By Kerri Smith
New species might arise as a result of single rare events, rather than through the gradual accumulation of many small changes over time, according to a study of thousands of species and their evolutionary family trees.
This contradicts a widely accepted theory of how speciation occurs: that species are continually changing to keep pace with their environment, and that new species emerge as these changes accrue. Known as the 'Red Queen' hypothesis, it is named after the character in Lewis Carroll's book Through the Looking-Glass, and What Alice Found There who tells a surprised Alice: "Here, you see, it takes all the running you can do, to keep in the same place."
The Red Queen hypothesis rests on the idea that species must continuously evolve just to hang on to their ecological niche. That gradual evolution is driven by the constant genetic churn of sexual selection.
A consequence of this is that all of the species in a particular family, or genus, gradually evolve to form new species at the same rate.
But Mark Pagel and his team at the University of Reading, UK, challenge this idea. In a paper published today in Nature, they compared four models of speciation -- one of which was the Red Queen hypothesis -- to see which best explains the rate of speciation in more than 100 species groups from the animal and plant kingdoms, including bumblebees, turtles, foxes and roses.
They looked at the lengths of branches in thousands of species' evolutionary trees contained within these groups to estimate the time periods between speciation events.
When the team compared how well the four models fitted the groups' evolutionary histories, the Red Queen idea that species form through a catalogue of incremental changes fitted no more than 8% of the family trees.
Conversely, almost 80% of the trees fitted a model in which new species emerge from single rare evolutionary events. The Red Queen, it seems, is not running to keep up, but jumping a longer distance and then pausing for a while1.
"What we've shown is that speciation is about happy accidents -- rare events that happen in the environment that cause a species to speciate," says Pagel.
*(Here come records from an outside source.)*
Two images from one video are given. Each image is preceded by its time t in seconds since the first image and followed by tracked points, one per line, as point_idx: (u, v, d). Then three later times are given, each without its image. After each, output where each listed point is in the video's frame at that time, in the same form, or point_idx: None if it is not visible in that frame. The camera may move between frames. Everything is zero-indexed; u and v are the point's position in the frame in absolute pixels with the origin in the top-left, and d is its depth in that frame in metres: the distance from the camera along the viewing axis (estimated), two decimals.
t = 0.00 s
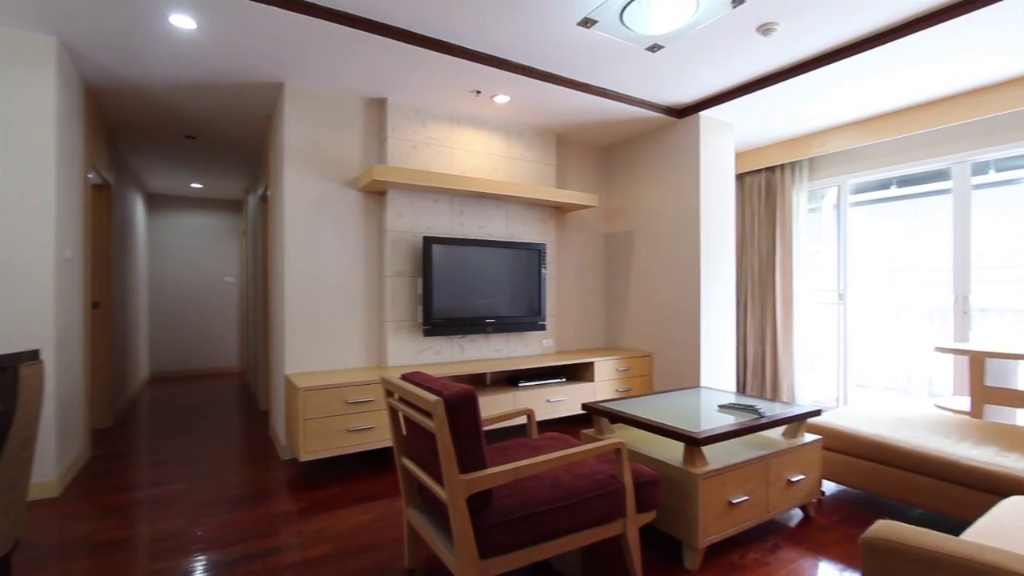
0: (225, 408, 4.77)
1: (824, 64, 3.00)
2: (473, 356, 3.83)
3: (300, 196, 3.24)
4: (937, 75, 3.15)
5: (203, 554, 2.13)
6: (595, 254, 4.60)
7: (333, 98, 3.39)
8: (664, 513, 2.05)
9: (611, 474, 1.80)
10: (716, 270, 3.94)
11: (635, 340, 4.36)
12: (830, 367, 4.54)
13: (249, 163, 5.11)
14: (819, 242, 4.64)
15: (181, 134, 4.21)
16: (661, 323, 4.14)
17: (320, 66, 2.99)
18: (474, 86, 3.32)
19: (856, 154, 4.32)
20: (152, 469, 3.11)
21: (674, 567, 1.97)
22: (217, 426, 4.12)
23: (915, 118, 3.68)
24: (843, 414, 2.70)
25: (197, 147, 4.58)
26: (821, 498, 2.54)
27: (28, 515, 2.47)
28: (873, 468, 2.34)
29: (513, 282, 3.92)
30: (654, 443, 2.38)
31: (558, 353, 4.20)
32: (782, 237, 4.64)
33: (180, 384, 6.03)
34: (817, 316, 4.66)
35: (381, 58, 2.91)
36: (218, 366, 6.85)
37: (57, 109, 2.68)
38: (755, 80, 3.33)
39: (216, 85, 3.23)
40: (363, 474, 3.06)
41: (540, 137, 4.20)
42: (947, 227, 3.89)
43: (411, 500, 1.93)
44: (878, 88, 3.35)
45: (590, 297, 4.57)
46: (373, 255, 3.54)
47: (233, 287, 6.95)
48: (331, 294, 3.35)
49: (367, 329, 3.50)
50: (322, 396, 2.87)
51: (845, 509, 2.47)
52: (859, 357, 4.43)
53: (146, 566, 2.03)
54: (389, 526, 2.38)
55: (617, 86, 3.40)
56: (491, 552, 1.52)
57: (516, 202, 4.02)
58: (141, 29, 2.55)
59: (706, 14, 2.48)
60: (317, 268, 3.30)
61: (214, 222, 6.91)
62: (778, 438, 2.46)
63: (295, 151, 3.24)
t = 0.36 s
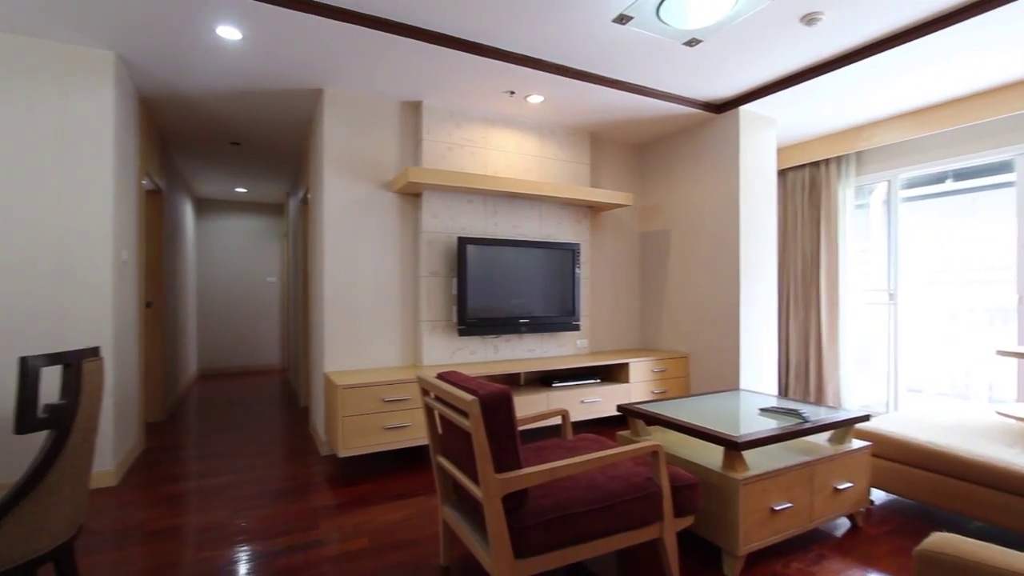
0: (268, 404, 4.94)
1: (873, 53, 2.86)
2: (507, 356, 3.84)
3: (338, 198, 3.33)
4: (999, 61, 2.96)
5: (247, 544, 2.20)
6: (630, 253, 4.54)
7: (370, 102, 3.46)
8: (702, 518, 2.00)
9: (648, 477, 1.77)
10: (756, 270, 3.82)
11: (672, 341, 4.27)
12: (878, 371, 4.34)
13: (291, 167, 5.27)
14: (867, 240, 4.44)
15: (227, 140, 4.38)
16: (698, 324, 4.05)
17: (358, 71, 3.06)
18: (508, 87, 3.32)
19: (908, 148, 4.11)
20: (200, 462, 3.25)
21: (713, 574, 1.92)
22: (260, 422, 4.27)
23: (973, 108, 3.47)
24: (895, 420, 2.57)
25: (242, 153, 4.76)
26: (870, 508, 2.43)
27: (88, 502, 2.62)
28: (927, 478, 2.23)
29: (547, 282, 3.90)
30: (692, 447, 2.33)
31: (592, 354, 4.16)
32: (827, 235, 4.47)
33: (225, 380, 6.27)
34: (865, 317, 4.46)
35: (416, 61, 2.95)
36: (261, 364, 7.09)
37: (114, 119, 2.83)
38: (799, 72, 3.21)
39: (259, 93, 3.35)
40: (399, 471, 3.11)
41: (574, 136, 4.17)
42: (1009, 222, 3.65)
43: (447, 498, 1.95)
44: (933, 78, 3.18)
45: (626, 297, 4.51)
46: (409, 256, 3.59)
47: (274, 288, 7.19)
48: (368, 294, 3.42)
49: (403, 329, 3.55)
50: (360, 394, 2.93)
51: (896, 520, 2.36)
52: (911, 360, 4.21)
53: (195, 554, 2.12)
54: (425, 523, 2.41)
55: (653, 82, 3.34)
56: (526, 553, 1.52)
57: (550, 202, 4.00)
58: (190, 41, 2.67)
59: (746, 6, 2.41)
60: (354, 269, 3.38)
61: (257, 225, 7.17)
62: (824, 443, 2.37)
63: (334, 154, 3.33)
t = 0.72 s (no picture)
0: (311, 402, 5.10)
1: (931, 39, 2.70)
2: (543, 357, 3.83)
3: (377, 201, 3.40)
4: None
5: (291, 536, 2.28)
6: (668, 253, 4.45)
7: (408, 105, 3.52)
8: (746, 526, 1.94)
9: (689, 481, 1.73)
10: (802, 269, 3.68)
11: (712, 342, 4.17)
12: (936, 376, 4.11)
13: (332, 171, 5.42)
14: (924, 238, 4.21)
15: (273, 146, 4.55)
16: (740, 326, 3.93)
17: (396, 75, 3.12)
18: (545, 87, 3.32)
19: (970, 139, 3.87)
20: (248, 456, 3.39)
21: None
22: (303, 418, 4.41)
23: None
24: (955, 428, 2.42)
25: (286, 158, 4.93)
26: (928, 520, 2.30)
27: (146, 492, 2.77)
28: (992, 490, 2.09)
29: (583, 282, 3.87)
30: (735, 452, 2.26)
31: (629, 355, 4.10)
32: (879, 232, 4.26)
33: (270, 378, 6.50)
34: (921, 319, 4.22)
35: (454, 64, 2.98)
36: (304, 362, 7.33)
37: (170, 129, 2.98)
38: (848, 62, 3.07)
39: (302, 100, 3.46)
40: (437, 470, 3.15)
41: (611, 134, 4.13)
42: None
43: (484, 497, 1.96)
44: (998, 63, 2.98)
45: (664, 297, 4.43)
46: (446, 257, 3.64)
47: (317, 288, 7.41)
48: (406, 294, 3.49)
49: (440, 329, 3.60)
50: (398, 393, 2.99)
51: (958, 534, 2.22)
52: (973, 365, 3.97)
53: (243, 544, 2.21)
54: (463, 522, 2.43)
55: (693, 77, 3.27)
56: (564, 554, 1.51)
57: (586, 202, 3.97)
58: (238, 52, 2.78)
59: None
60: (393, 269, 3.44)
61: (300, 228, 7.41)
62: (877, 451, 2.25)
63: (374, 157, 3.40)
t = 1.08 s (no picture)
0: (353, 399, 5.23)
1: (997, 21, 2.53)
2: (581, 357, 3.80)
3: (416, 202, 3.46)
4: None
5: (334, 530, 2.34)
6: (710, 251, 4.34)
7: (446, 107, 3.56)
8: (795, 534, 1.87)
9: (733, 486, 1.68)
10: (853, 267, 3.51)
11: (756, 343, 4.04)
12: (1004, 381, 3.84)
13: (372, 174, 5.55)
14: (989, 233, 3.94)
15: (316, 151, 4.69)
16: (786, 326, 3.79)
17: (434, 78, 3.16)
18: (582, 85, 3.29)
19: None
20: (293, 450, 3.51)
21: None
22: (345, 415, 4.53)
23: None
24: None
25: (329, 162, 5.08)
26: (995, 535, 2.16)
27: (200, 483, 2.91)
28: None
29: (621, 282, 3.82)
30: (782, 457, 2.18)
31: (669, 356, 4.02)
32: (938, 227, 4.02)
33: (314, 376, 6.71)
34: (987, 320, 3.96)
35: (491, 65, 3.00)
36: (345, 361, 7.53)
37: (221, 136, 3.12)
38: (904, 49, 2.91)
39: (343, 105, 3.56)
40: (475, 468, 3.18)
41: (650, 131, 4.06)
42: None
43: (522, 497, 1.96)
44: None
45: (705, 297, 4.32)
46: (483, 257, 3.66)
47: (357, 289, 7.60)
48: (444, 294, 3.53)
49: (478, 328, 3.63)
50: (437, 392, 3.03)
51: None
52: None
53: (289, 536, 2.29)
54: (501, 520, 2.44)
55: (735, 70, 3.17)
56: (604, 556, 1.49)
57: (624, 200, 3.92)
58: (283, 60, 2.88)
59: None
60: (431, 270, 3.49)
61: (342, 230, 7.62)
62: (938, 460, 2.13)
63: (413, 160, 3.46)
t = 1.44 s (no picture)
0: (392, 397, 5.33)
1: None
2: (619, 357, 3.76)
3: (454, 203, 3.50)
4: None
5: (374, 525, 2.39)
6: (753, 249, 4.21)
7: (483, 109, 3.59)
8: (846, 544, 1.79)
9: (780, 493, 1.62)
10: (910, 265, 3.33)
11: (804, 345, 3.88)
12: None
13: (411, 176, 5.64)
14: None
15: (357, 155, 4.81)
16: (837, 327, 3.63)
17: (471, 80, 3.18)
18: (620, 81, 3.24)
19: None
20: (336, 446, 3.61)
21: None
22: (385, 412, 4.63)
23: None
24: None
25: (369, 165, 5.19)
26: None
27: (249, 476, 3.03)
28: None
29: (661, 281, 3.74)
30: (832, 464, 2.09)
31: (711, 357, 3.92)
32: (1006, 222, 3.76)
33: (355, 374, 6.89)
34: None
35: (528, 65, 2.99)
36: (385, 360, 7.69)
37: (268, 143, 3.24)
38: (967, 33, 2.73)
39: (383, 109, 3.63)
40: (512, 468, 3.19)
41: (690, 127, 3.96)
42: None
43: (560, 498, 1.95)
44: None
45: (749, 297, 4.19)
46: (520, 257, 3.67)
47: (396, 289, 7.75)
48: (482, 294, 3.55)
49: (515, 328, 3.63)
50: (475, 391, 3.05)
51: None
52: None
53: (332, 529, 2.35)
54: (539, 520, 2.43)
55: (781, 61, 3.06)
56: (644, 561, 1.47)
57: (664, 198, 3.84)
58: (326, 67, 2.96)
59: None
60: (468, 270, 3.52)
61: (381, 231, 7.78)
62: (1006, 471, 1.99)
63: (450, 161, 3.50)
These events could include a mountain range being thrust up or a shift in climate, he says.
The team's findings might stir things up in the world of evolutionary biology. "It really goes against the grain because most of us have this Darwinian view of speciation," says Pagel. "What we're saying is that to think about natural selection as the cause of speciation is perhaps wrong."
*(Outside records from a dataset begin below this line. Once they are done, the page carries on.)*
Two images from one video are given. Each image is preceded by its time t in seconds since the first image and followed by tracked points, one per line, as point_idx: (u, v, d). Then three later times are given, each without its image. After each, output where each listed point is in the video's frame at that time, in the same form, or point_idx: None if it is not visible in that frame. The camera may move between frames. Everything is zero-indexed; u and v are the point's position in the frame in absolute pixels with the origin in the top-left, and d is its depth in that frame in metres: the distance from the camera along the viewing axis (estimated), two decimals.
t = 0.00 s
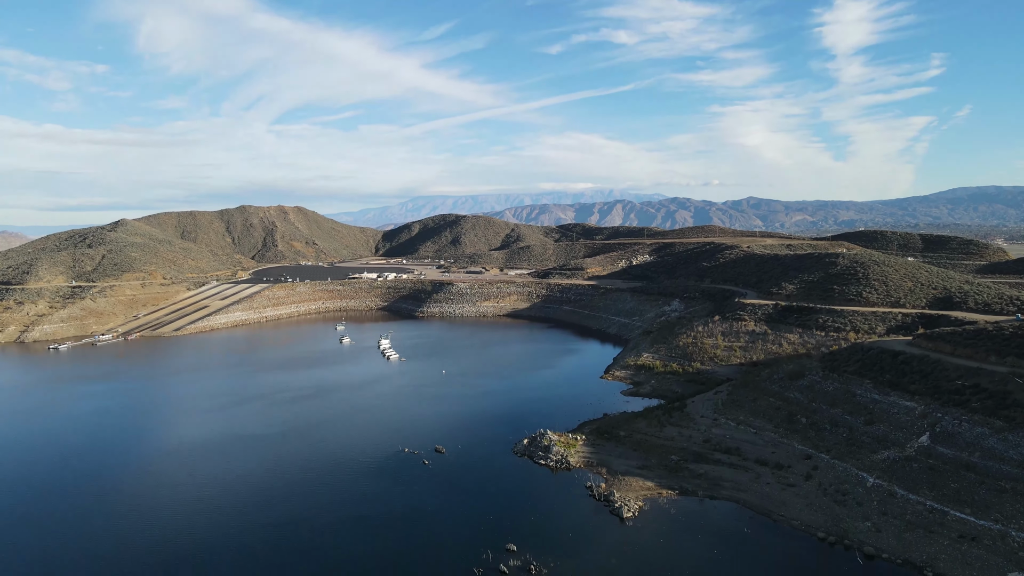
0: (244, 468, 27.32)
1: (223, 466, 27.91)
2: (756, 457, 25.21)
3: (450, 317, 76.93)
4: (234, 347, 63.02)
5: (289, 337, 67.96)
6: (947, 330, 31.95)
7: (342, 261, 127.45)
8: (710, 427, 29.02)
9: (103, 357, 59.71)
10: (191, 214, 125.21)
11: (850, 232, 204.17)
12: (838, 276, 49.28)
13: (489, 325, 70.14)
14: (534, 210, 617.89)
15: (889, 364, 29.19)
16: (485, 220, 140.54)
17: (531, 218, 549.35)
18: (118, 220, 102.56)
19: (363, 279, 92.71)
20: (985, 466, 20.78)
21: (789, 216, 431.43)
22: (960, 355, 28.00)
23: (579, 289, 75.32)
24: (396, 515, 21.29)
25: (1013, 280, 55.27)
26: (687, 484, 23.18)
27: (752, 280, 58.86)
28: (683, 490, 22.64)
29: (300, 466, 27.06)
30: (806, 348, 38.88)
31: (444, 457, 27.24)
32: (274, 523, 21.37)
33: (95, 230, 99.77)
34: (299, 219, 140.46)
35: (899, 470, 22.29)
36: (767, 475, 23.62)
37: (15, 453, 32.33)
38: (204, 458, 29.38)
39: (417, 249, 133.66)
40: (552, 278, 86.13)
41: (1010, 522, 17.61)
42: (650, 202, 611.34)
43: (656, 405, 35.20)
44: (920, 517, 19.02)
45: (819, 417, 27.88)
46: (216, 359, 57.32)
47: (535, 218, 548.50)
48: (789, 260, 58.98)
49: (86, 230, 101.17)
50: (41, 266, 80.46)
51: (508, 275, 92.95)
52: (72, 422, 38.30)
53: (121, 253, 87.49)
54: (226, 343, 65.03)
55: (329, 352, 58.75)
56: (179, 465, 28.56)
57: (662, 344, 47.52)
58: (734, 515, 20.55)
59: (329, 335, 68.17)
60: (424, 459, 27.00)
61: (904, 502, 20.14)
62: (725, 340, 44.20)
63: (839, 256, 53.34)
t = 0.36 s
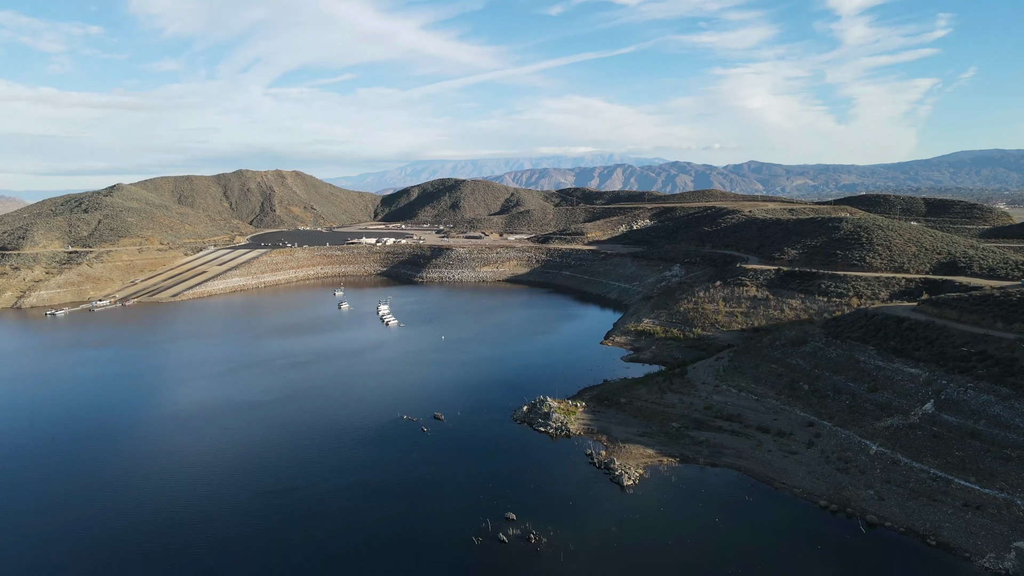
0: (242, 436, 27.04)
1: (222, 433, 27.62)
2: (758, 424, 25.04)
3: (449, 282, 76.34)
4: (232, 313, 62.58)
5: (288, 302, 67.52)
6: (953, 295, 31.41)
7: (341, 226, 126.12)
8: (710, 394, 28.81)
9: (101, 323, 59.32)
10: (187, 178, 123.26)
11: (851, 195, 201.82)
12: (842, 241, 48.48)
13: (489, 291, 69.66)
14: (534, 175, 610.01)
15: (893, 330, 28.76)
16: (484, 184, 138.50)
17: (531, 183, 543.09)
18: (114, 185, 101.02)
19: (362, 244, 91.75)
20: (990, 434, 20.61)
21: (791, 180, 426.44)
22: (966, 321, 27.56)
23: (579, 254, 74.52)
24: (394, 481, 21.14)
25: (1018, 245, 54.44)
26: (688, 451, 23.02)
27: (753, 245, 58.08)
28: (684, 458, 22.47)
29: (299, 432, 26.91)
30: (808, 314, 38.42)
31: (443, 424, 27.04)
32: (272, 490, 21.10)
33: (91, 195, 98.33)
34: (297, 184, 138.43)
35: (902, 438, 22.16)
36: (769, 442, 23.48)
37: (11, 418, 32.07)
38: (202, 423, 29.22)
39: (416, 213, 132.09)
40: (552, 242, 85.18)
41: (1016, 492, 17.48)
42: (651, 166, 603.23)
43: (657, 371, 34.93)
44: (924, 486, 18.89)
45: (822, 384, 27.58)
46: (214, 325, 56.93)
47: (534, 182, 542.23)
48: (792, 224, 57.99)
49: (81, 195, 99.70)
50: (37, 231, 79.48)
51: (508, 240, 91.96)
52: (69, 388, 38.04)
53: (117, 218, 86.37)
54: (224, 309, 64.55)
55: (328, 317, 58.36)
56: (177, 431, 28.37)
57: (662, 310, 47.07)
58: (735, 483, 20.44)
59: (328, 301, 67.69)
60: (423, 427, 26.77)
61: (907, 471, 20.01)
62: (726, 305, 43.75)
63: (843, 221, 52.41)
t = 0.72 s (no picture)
0: (240, 400, 26.71)
1: (219, 397, 27.28)
2: (761, 388, 24.75)
3: (448, 244, 75.38)
4: (230, 275, 61.90)
5: (286, 264, 66.79)
6: (960, 257, 30.65)
7: (339, 187, 124.12)
8: (712, 357, 28.45)
9: (98, 285, 58.78)
10: (182, 137, 120.62)
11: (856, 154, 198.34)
12: (847, 201, 47.37)
13: (489, 252, 68.81)
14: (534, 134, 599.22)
15: (899, 293, 28.16)
16: (483, 143, 135.71)
17: (531, 142, 533.88)
18: (108, 145, 98.98)
19: (360, 205, 90.33)
20: (997, 399, 20.29)
21: (796, 139, 418.93)
22: (975, 284, 26.92)
23: (580, 215, 73.31)
24: (393, 447, 20.93)
25: None
26: (690, 416, 22.78)
27: (756, 206, 56.96)
28: (685, 422, 22.24)
29: (297, 396, 26.69)
30: (811, 276, 37.74)
31: (442, 388, 26.79)
32: (269, 456, 20.80)
33: (84, 155, 96.36)
34: (293, 143, 135.60)
35: (907, 403, 21.87)
36: (771, 406, 23.23)
37: (9, 380, 31.85)
38: (201, 387, 29.00)
39: (414, 174, 129.89)
40: (552, 203, 83.80)
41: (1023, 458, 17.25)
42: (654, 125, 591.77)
43: (657, 334, 34.52)
44: (929, 452, 18.69)
45: (826, 347, 27.16)
46: (212, 288, 56.36)
47: (534, 142, 533.08)
48: (795, 184, 56.72)
49: (74, 155, 97.73)
50: (30, 193, 78.17)
51: (507, 200, 90.48)
52: (66, 350, 37.77)
53: (112, 178, 84.78)
54: (221, 271, 63.86)
55: (326, 280, 57.72)
56: (175, 394, 28.16)
57: (663, 272, 46.38)
58: (737, 448, 20.21)
59: (327, 263, 66.91)
60: (421, 391, 26.52)
61: (912, 436, 19.76)
62: (728, 267, 43.05)
63: (848, 181, 51.15)
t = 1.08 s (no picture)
0: (235, 366, 26.28)
1: (214, 363, 26.85)
2: (764, 354, 24.36)
3: (447, 205, 74.14)
4: (227, 238, 61.03)
5: (284, 227, 65.86)
6: (969, 219, 29.78)
7: (336, 148, 121.69)
8: (715, 322, 27.98)
9: (95, 248, 58.00)
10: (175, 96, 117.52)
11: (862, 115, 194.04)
12: (853, 162, 46.06)
13: (488, 214, 67.65)
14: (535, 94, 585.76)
15: (906, 257, 27.43)
16: (482, 102, 132.46)
17: (532, 102, 522.61)
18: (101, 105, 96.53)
19: (358, 167, 88.55)
20: (1007, 365, 19.85)
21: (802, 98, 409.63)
22: (984, 247, 26.14)
23: (580, 176, 71.85)
24: (392, 413, 20.65)
25: None
26: (692, 381, 22.43)
27: (760, 166, 55.59)
28: (687, 388, 21.92)
29: (293, 361, 26.36)
30: (816, 239, 36.90)
31: (441, 353, 26.41)
32: (264, 423, 20.45)
33: (76, 115, 94.01)
34: (290, 103, 132.29)
35: (913, 368, 21.49)
36: (774, 372, 22.87)
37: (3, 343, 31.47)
38: (197, 351, 28.70)
39: (412, 134, 127.18)
40: (552, 164, 82.10)
41: None
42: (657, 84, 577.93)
43: (658, 298, 33.99)
44: (935, 419, 18.37)
45: (830, 312, 26.64)
46: (210, 251, 55.60)
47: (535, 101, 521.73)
48: (800, 144, 55.23)
49: (66, 115, 95.39)
50: (23, 154, 76.59)
51: (507, 161, 88.68)
52: (62, 313, 37.32)
53: (105, 139, 82.88)
54: (218, 234, 62.95)
55: (324, 242, 56.85)
56: (170, 359, 27.84)
57: (665, 234, 45.51)
58: (740, 415, 19.91)
59: (325, 225, 65.89)
60: (419, 356, 26.16)
61: (918, 403, 19.43)
62: (731, 230, 42.18)
63: (854, 140, 49.70)
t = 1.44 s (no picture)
0: (228, 332, 25.78)
1: (207, 329, 26.35)
2: (767, 320, 23.87)
3: (446, 167, 72.70)
4: (223, 201, 59.98)
5: (281, 189, 64.65)
6: (979, 182, 28.89)
7: (333, 108, 118.90)
8: (718, 287, 27.40)
9: (89, 211, 57.08)
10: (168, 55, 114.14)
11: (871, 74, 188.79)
12: (860, 122, 44.68)
13: (487, 176, 66.36)
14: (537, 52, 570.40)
15: (915, 221, 26.65)
16: (480, 61, 128.79)
17: (533, 61, 509.28)
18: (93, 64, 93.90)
19: (355, 128, 86.59)
20: (1017, 333, 19.38)
21: (810, 57, 398.74)
22: (995, 211, 25.34)
23: (581, 137, 70.17)
24: (389, 381, 20.32)
25: None
26: (694, 348, 22.00)
27: (764, 126, 54.10)
28: (688, 355, 21.51)
29: (288, 327, 25.91)
30: (820, 201, 36.04)
31: (439, 319, 25.96)
32: (257, 392, 20.04)
33: (67, 75, 91.48)
34: (286, 61, 128.61)
35: (920, 335, 21.04)
36: (778, 338, 22.44)
37: None
38: (191, 316, 28.23)
39: (410, 95, 124.07)
40: (552, 125, 80.15)
41: None
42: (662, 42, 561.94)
43: (659, 262, 33.34)
44: (942, 387, 18.01)
45: (836, 277, 26.02)
46: (205, 214, 54.68)
47: (536, 60, 508.38)
48: (807, 103, 53.54)
49: (57, 74, 92.85)
50: (14, 115, 74.81)
51: (506, 122, 86.64)
52: (55, 277, 36.73)
53: (98, 99, 80.78)
54: (214, 197, 61.88)
55: (321, 205, 55.85)
56: (163, 324, 27.37)
57: (667, 197, 44.53)
58: (743, 383, 19.54)
59: (321, 187, 64.69)
60: (417, 322, 25.72)
61: (925, 371, 19.04)
62: (734, 192, 41.23)
63: (862, 100, 48.15)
Mike Benton, a palaeontologist at the University of Bristol, UK, agrees that the work might ruffle a few feathers, adding that it could also shift attention to how groups of species evolve, rather than the minutiae of competition or predation effects that affect a single species. Where speciation is concerned, at least, "maybe all of this squabbling in the undergrowth is quite irrelevant".
Evolutionary biologists will also "look closely at the methods", Benton predicts. The paper's heavily computational approach, crunching large amounts of data from phylogenetic trees, has not traditionally been applied to evolutionary theories.
But Pagel thinks they will be able to convince others that their approach is useful. "We think people will come around because it will start to unravel some mysteries about speciation," he says.